U.A.E. Builds Biggest Anglican Church in Middle East

In a region such as the Middle East where many Christians are persecuted for their faith, one country is set to show proof that a Muslim-majority state can have multi-religious tolerance. The United Arab Emirates will soon be the home of the largest Anglican church in the region as construction of its building is underway in Abu Dhabi.

All Saints Anglican Church
An artist's rendition of the All Saints Anglican Church in Abu Dhabi, UAE upon its completion. |

The All Saints Anglican Church is currently under construction at the industrial town of Musaffah in the nation's capital, Gulf News reported. Upon completion, the church can house up to 4,000 worshipers.

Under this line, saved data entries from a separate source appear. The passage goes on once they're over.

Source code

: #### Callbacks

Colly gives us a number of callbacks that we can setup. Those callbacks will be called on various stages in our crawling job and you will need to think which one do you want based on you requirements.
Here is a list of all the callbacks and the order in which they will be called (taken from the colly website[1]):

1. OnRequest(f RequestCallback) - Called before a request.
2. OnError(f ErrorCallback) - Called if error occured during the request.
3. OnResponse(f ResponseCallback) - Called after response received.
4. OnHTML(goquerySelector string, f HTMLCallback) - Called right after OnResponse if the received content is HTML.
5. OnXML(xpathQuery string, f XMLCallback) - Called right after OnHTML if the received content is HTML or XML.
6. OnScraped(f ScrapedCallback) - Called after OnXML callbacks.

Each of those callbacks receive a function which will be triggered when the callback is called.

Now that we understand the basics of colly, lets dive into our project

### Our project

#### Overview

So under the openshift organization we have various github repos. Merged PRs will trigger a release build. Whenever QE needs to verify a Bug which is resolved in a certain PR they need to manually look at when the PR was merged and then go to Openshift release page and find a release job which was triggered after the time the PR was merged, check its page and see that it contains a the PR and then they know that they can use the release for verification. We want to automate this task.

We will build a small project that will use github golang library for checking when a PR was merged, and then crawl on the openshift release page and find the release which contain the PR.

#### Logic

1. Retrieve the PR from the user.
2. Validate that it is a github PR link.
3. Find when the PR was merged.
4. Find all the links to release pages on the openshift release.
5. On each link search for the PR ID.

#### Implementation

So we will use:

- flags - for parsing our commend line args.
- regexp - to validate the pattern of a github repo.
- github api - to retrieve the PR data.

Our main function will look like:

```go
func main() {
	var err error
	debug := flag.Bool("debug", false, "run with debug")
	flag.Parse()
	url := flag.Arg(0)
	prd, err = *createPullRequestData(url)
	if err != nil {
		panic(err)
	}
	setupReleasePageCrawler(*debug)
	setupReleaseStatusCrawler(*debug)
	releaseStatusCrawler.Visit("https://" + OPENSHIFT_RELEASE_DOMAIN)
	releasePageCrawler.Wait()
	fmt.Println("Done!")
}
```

Senior Chaplain for Anglican churches in Abu Dhabi, Rev. Andy Thompson expressed his happiness at being allowed to erect a church in a largely Islamic region of the world.

"At a time when walls are being erected between different faith communities in the world, the U.A.E. continues their tradition of welcoming people of different faiths as a genuine and mature expression of their Islamic hospitality," said Thompson.

In fact, the land was donated by none other than the president of U.A.E. and construction of the building began in 2014.

The structure is around two-thirds complete, and the church is currently waiting for the last leg of its funding that will complete the financing of the 20-million-dirham project.

According to Sight Magazine, the construction was almost abandoned after a major donor to the project suddenly backed out. But Thompson said with "faith," they were able to push through with the project.

Parishioners and other donors contributed funds enough to meet 60 percent of the total budget to continue with the construction.

Thompson noted that the pragmatism of U.A.E. leaders worked in their favor.

"The Emiratis have a very pragmatic philosophy," he said. "In order to engage in trade, they've learned to accept people who believe very differently than themselves. They've come to a level of maturity where they feel that they don't have to fight people of different beliefs."

In contrast, the Saudis are different, he said.

"In Saudi Arabia, the ruling family originated in the middle of Saudi, in the desert. They've had very little contact with foreigners during their history," Thompson said.

The reverend expressed high hopes that once finished, the building will be a symbol of peace and coexistence in the region.

"The new church will continue to uphold our historical tradition of hospitality to all Christians and to maintain our commitment in partnering with the U.A.E. to promote the value of tolerance," Thompson said.